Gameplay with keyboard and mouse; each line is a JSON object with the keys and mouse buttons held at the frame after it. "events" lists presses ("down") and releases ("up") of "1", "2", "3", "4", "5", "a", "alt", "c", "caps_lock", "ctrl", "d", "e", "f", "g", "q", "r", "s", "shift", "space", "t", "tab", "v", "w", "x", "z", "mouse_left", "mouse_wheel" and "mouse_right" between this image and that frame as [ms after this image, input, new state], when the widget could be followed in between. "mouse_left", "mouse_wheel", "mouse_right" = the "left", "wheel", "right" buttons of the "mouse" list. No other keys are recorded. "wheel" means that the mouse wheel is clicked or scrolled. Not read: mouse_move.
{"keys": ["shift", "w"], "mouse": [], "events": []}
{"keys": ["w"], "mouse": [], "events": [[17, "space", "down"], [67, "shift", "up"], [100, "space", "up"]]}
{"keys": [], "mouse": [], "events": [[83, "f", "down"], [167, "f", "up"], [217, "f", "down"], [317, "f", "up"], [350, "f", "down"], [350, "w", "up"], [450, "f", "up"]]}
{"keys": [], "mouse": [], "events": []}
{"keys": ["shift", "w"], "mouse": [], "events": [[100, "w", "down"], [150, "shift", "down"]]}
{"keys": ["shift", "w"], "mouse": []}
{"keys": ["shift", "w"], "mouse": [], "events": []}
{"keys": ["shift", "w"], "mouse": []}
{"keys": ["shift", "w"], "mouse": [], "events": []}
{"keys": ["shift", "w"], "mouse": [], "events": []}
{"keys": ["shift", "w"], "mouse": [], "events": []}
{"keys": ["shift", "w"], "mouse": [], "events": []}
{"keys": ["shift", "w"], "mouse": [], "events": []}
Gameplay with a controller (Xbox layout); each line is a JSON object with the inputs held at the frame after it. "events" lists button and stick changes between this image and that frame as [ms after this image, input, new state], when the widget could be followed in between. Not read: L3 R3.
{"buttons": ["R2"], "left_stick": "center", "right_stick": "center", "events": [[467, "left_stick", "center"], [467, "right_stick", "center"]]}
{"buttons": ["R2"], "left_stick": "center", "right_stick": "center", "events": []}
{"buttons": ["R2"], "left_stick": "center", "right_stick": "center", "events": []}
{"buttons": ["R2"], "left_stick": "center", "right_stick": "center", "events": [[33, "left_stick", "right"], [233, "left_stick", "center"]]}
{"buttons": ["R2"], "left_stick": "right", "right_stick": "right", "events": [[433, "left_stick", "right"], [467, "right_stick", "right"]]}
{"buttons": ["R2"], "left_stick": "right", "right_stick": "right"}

**Required action**
The material is to be written out again in full, with no word altered.

**Result below**
Gameplay with keyboard and mouse; each line is a JSON object with the keys and mouse buttons held at the frame after it. "events" lists presses ("down") and releases ("up") of "1", "2", "3", "4", "5", "a", "alt", "c", "caps_lock", "ctrl", "d", "e", "f", "g", "q", "r", "s", "shift", "space", "t", "tab", "v", "w", "x", "z", "mouse_left", "mouse_wheel" and "mouse_right" between this image and that frame as [ms after this image, input, new state], when the widget could be followed in between. "mouse_left", "mouse_wheel", "mouse_right" = the "left", "wheel", "right" buttons of the "mouse" list. No other keys are recorded. "wheel" means that the mouse wheel is clicked or scrolled. Not read: mouse_move.
{"keys": ["shift", "w"], "mouse": [], "events": []}
{"keys": ["w"], "mouse": [], "events": [[17, "space", "down"], [67, "shift", "up"], [100, "space", "up"]]}
{"keys": [], "mouse": [], "events": [[83, "f", "down"], [167, "f", "up"], [217, "f", "down"], [317, "f", "up"], [350, "f", "down"], [350, "w", "up"], [450, "f", "up"]]}
{"keys": [], "mouse": [], "events": []}
{"keys": ["shift", "w"], "mouse": [], "events": [[100, "w", "down"], [150, "shift", "down"]]}
{"keys": ["shift", "w"], "mouse": []}
{"keys": ["shift", "w"], "mouse": [], "events": []}
{"keys": ["shift", "w"], "mouse": []}
{"keys": ["shift", "w"], "mouse": [], "events": []}
{"keys": ["shift", "w"], "mouse": [], "events": []}
{"keys": ["shift", "w"], "mouse": [], "events": []}
{"keys": ["shift", "w"], "mouse": [], "events": []}
{"keys": ["shift", "w"], "mouse": [], "events": []}
Gameplay with a controller (Xbox layout); each line is a JSON object with the inputs held at the frame after it. "events" lists button and stick changes between this image and that frame as [ms after this image, input, new state], when the widget could be followed in between. Not read: L3 R3.
{"buttons": ["R2"], "left_stick": "center", "right_stick": "center", "events": [[467, "left_stick", "center"], [467, "right_stick", "center"]]}
{"buttons": ["R2"], "left_stick": "center", "right_stick": "center", "events": []}
{"buttons": ["R2"], "left_stick": "center", "right_stick": "center", "events": []}
{"buttons": ["R2"], "left_stick": "center", "right_stick": "center", "events": [[33, "left_stick", "right"], [233, "left_stick", "center"]]}
{"buttons": ["R2"], "left_stick": "right", "right_stick": "right", "events": [[433, "left_stick", "right"], [467, "right_stick", "right"]]}
{"buttons": ["R2"], "left_stick": "right", "right_stick": "right"}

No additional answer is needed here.